Мягко ступая белыми валенками, появляется командир дивизии полковник Бусаров, высокий, крепко сбитый человек, в котором все — и по-особому, набекрень, надетая кубанка, и отороченная мехом венгерка, туго перетянутая ремнями, — выдает природного кавалериста. С группой старших командиров осматривает он вновь проложенные штурмовые ходы, огневые точки, над какими трудятся саперы.

Он очень внимателен к мелочам. Хрипловатым голосом расспрашивает у саперов, только что приползших от самых неприятельских позиций, как сняты мины, как расчищены и обвешены проходы для танков. Суховатый, строгий, в обычное время очень придирчивый по части субординации, сейчас он дружески советуется с саперами, как лучше наметить проходы.
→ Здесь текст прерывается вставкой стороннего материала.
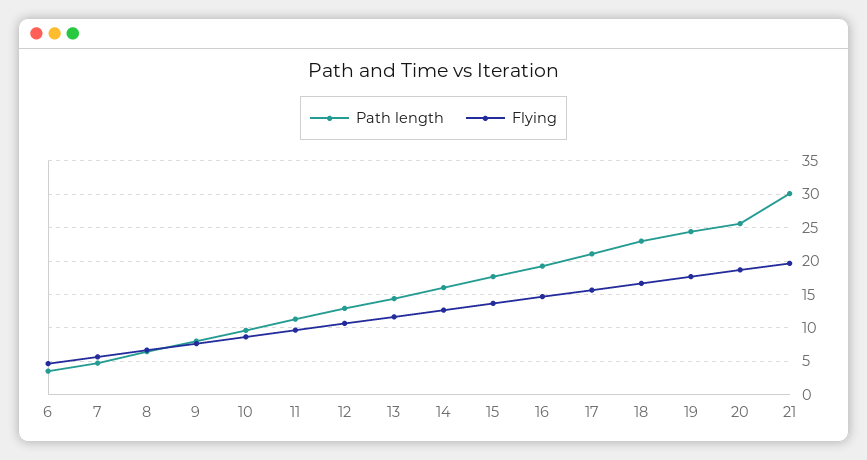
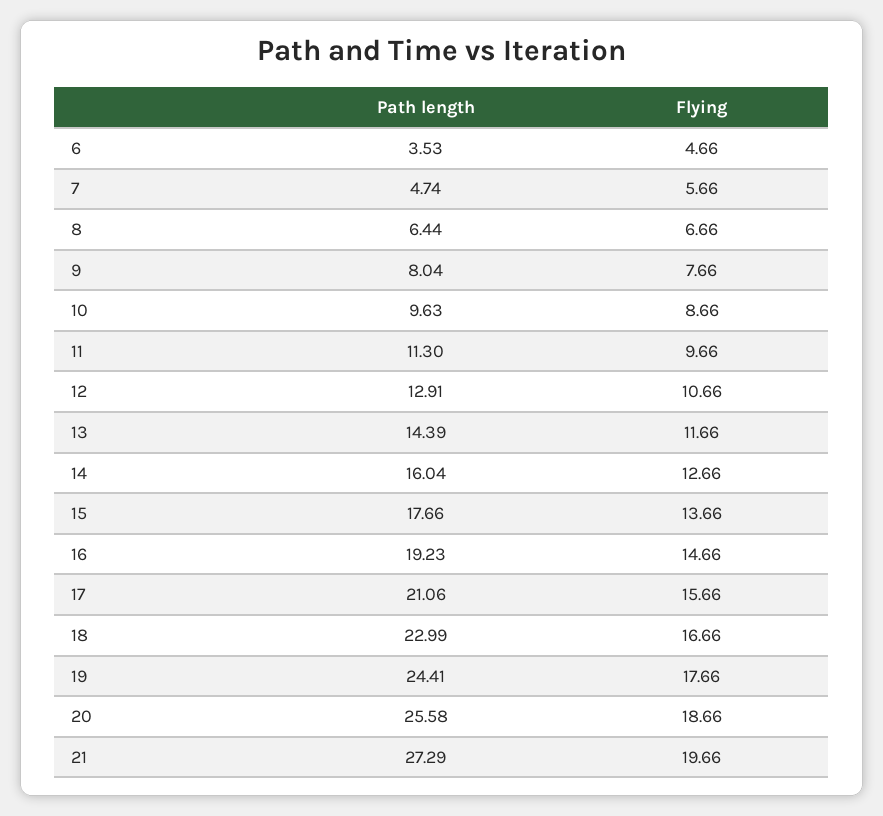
Path length, 21: 30 -> 27.29

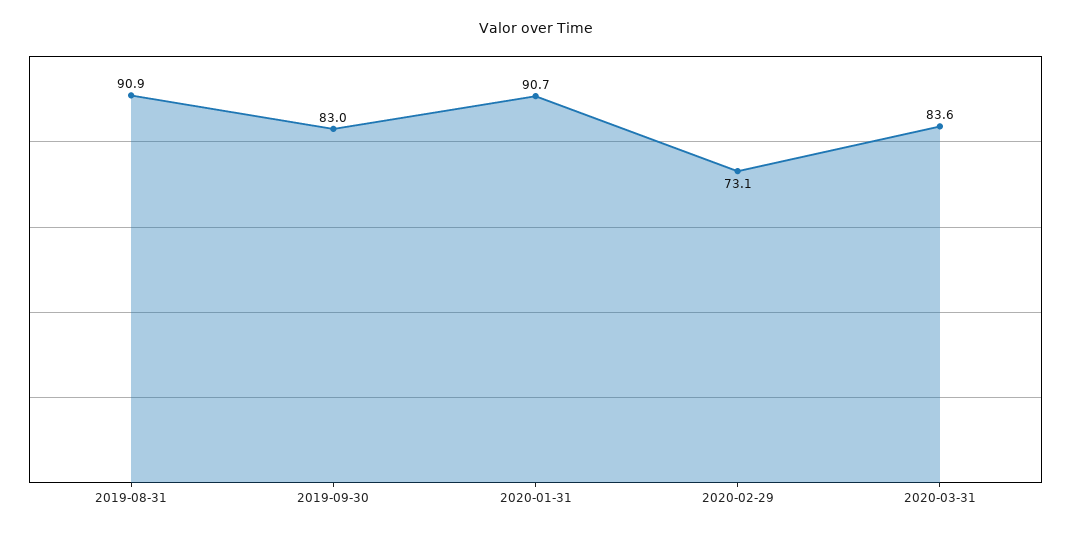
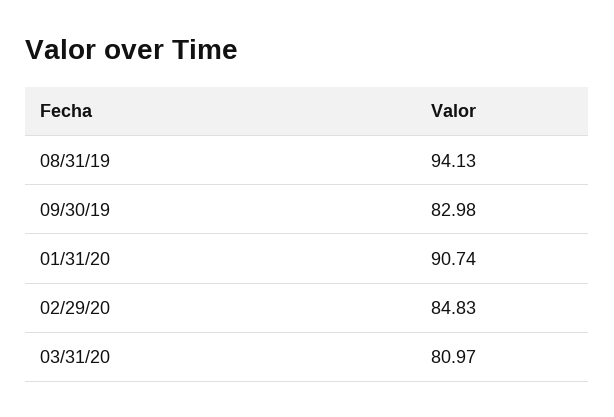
2019-08-31: 90.9 -> 94.13
2020-02-29: 73.1 -> 84.83
2020-03-31: 83.6 -> 80.97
— Солома — она, конечно, для фашиста приметна больно. Откуда взялась в лесу солома? Это фриц сразу сообразит. Однако танкисту солома виднее.

— А по-моему, лапник еловый не в пример ловчей, — говорит сапер, онемевшими, плохо слушающимися пальцами добывая папиросу из протянутого ему полковничьего портсигара. — Лапник, если его, скажем, на колышке приподнять, немцу в глаза не бросится, а танкисту на снегу такой маячок виден.

Осмотрев вновь отрытые ходы, комдив приказывает сверху выбить большие ступеньки, чтобы пехотинец, не оскользнувшись, одним прыжком мог вымахнуть из окопа. Не оскользнуться и не упасть, ибо оскальзываться и падать в начале атаки — плохой признак. Полковник очень придирчив к маскировке. Кого-то выбранил за глину, выброшенную на снег, за кирку, оставленную на виду. Загустевшая поземка несколько успокаивает его. Шевелящиеся снежные тучи тянутся над окопами, сухими иглами снег сечет лицо, руки.

— Помогает нам природа. Самый лучший маскировщик, — говорит полковник. — В Сталинграде, поди, об этом заботиться некогда было… Да, Сталинград, Сталинград…

Вчера, когда я только что представился ему, он, угощая нас, корреспондентов, чаем с малиновым вареньем, долго и дотошно выспрашивал, какая там обстановка. Слушал, хрустел суставами пальцев, много и нервно курил, а прощаясь, сказал:

— Может, и мы им, сталинградцам, маленько поможем…

— Как именно?

На это он не ответил. Но само молчание прозвучало весьма многозначительно.